I think that this needs more study. I got email from Mike and it does seem that there is a reasonable likelihood that there is still a serious problem. The problem is that I respect both Mike and David's opinions pretty highly and they seem to draw incompatible conclusions. That still leaves me with the feeling that a problem is reasonably likely (> 10% chance at least).
I have implemented a parallel version of LDA in C# that separates the processing, but not the data. It is based on collapsed Gibbs sampling. And it converges to the correct solution on the overlapping pyramids dataset.
The last e-mail from David Hall indicated to me that he did not think the result for the dataset was conclusive evidence there is a bug. I disagree. The statistics of the dataset are overwhelming. And when you look at the computed likelihood of the corpus it typically reaches its maximum at 5 topics.

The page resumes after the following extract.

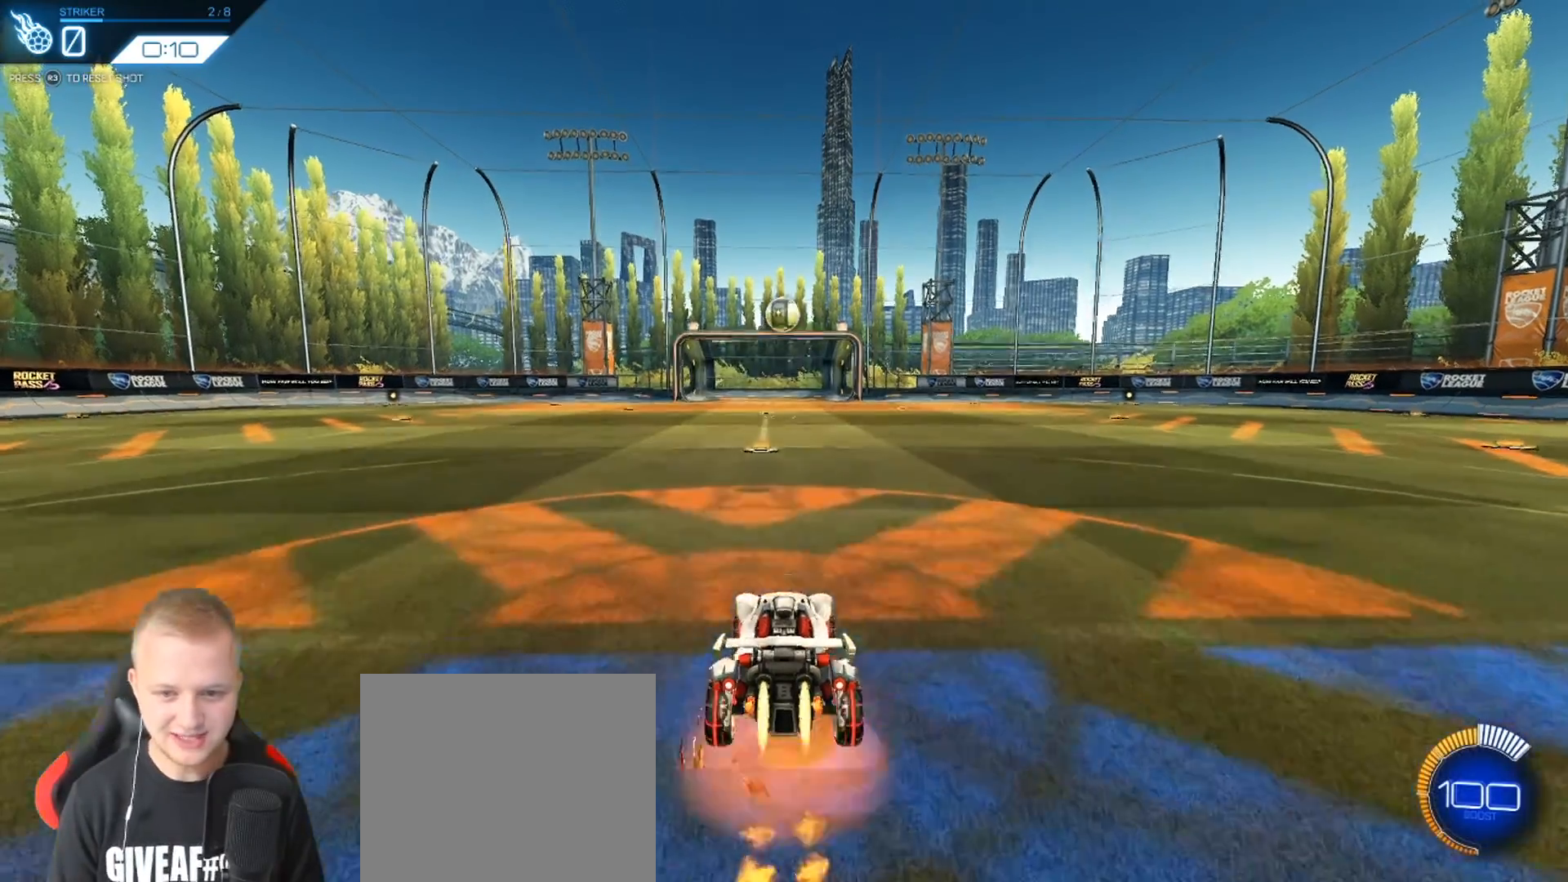
{"buttons": ["R2"], "left_stick": "center", "events": [[150, "CROSS", "up"], [167, "left_stick", "center"], [217, "CROSS", "down"], [267, "left_stick", "down"], [317, "CROSS", "up"], [384, "left_stick", "center"]]}
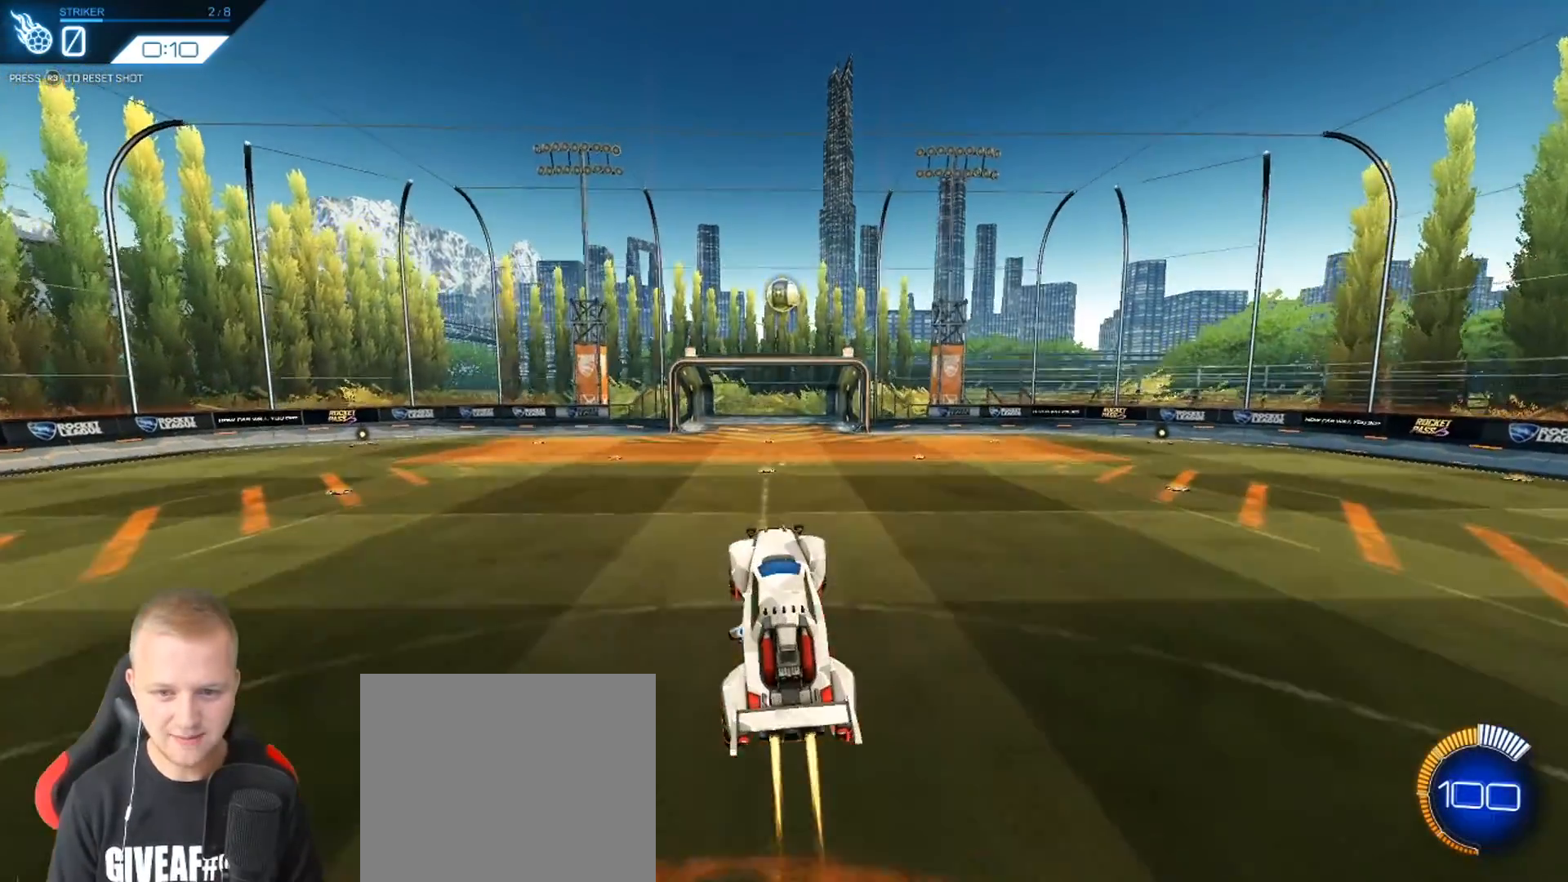
{"buttons": ["R2"], "left_stick": "center", "events": [[34, "left_stick", "right"], [134, "left_stick", "center"], [367, "left_stick", "up-left"], [484, "left_stick", "center"]]}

It took me a while to get hadoop up and running on ec2 and then to get the Mahout examples running. After David's e-mail indicating he did not think the result was conclusive, I decided to implement something for the environment I am working in.

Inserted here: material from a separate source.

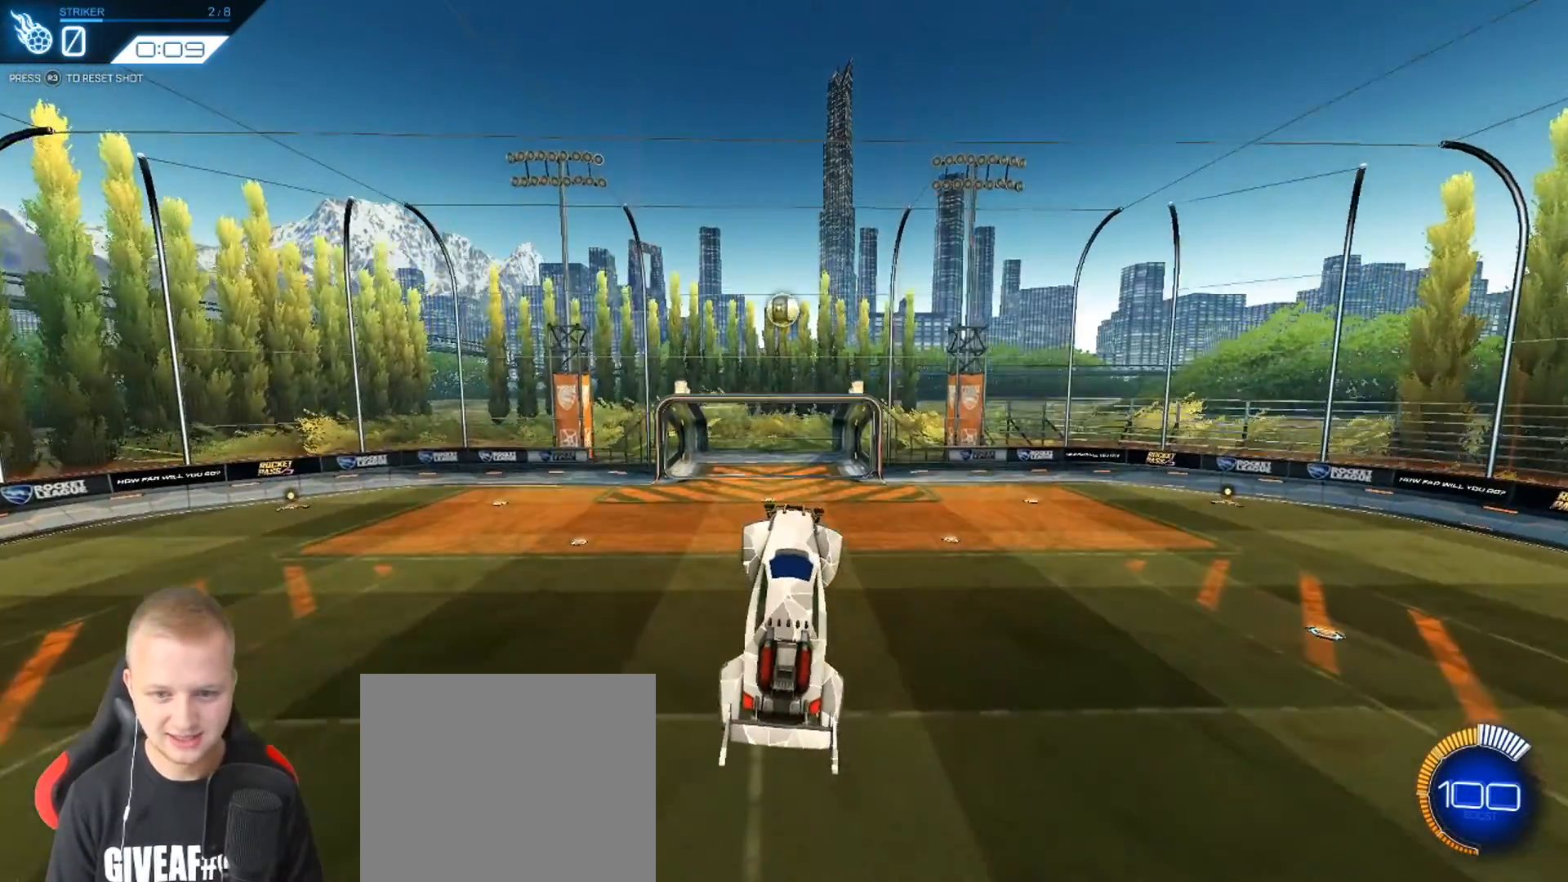
{"buttons": [], "left_stick": "center", "events": [[117, "R2", "up"], [317, "left_stick", "up"], [484, "left_stick", "center"]]}
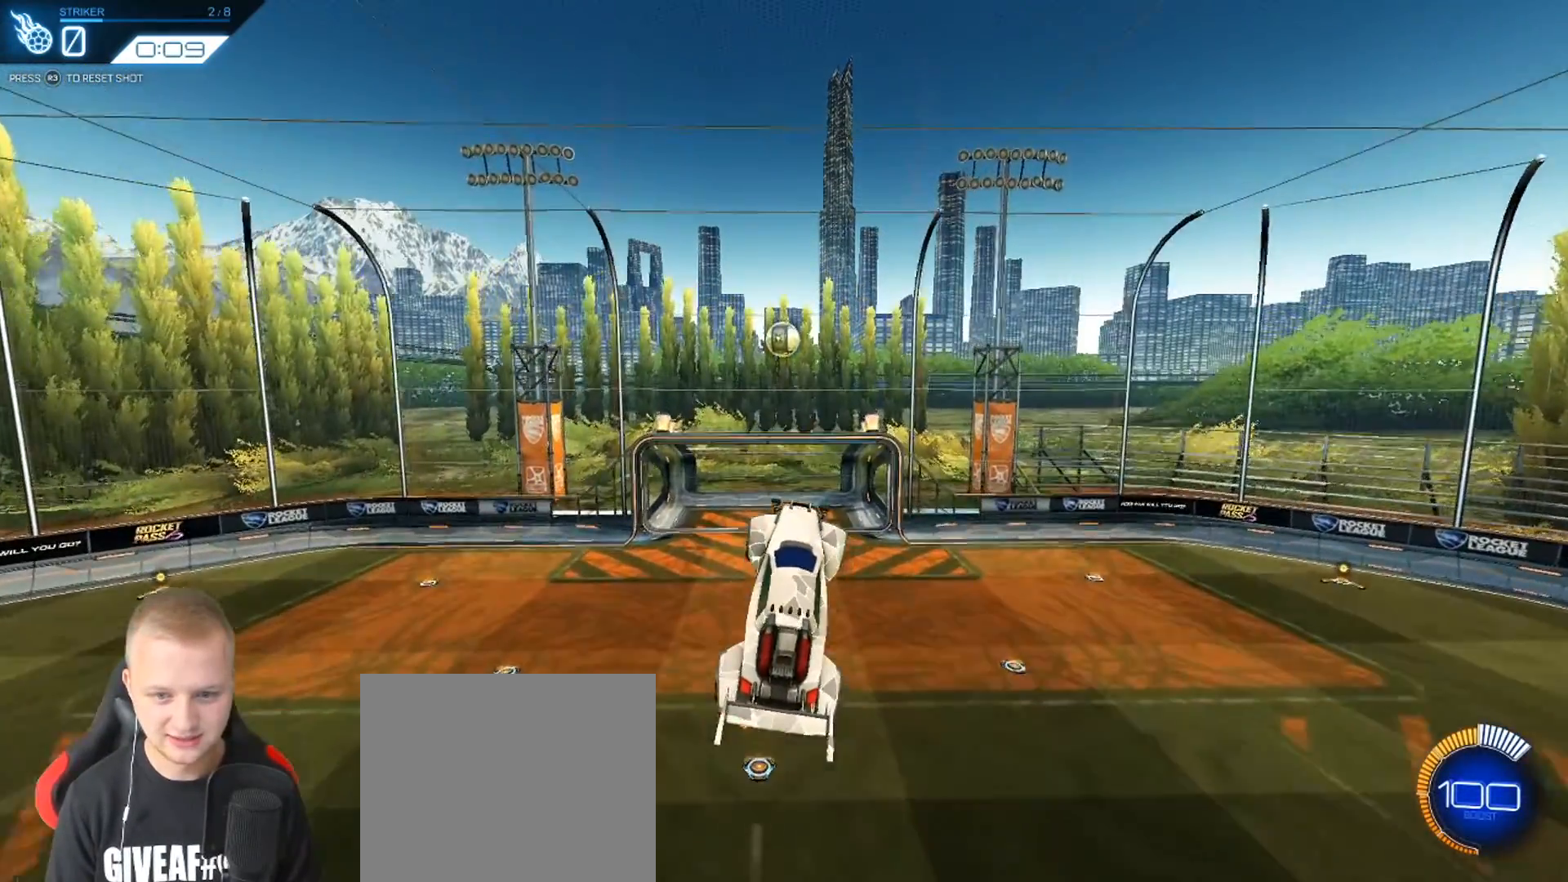
{"buttons": [], "left_stick": "center", "events": [[234, "left_stick", "up-right"], [434, "left_stick", "center"]]}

I did not see much in the way of documentation for the Mahout implementation, but my guess at the algorithm was that it was using a variational method. Since I have not implemented that approach, I do not have an idea where the bug is yet.
Blei's C version implementation does converge as well. On rare occasion it does not converge, but rerunning it will almost always yield convergence.
I have run David Hall's implementation for different numbers of topics and repeatedly for each number of topics. It has never converged.
I did send a document along describing the dataset and providing a sample so that someone else could corroborate the result. I may have made a procedural error in running LDA even though I think I ran everything correctly.
I would be interested in looking at the variational approach and then trying to debug the current algorithm, but I do not have time to do that at the moment. Another option would be to convince David Hall to take a second look.
I hope that helps a little. I would be happy to talk to anyone in more detail.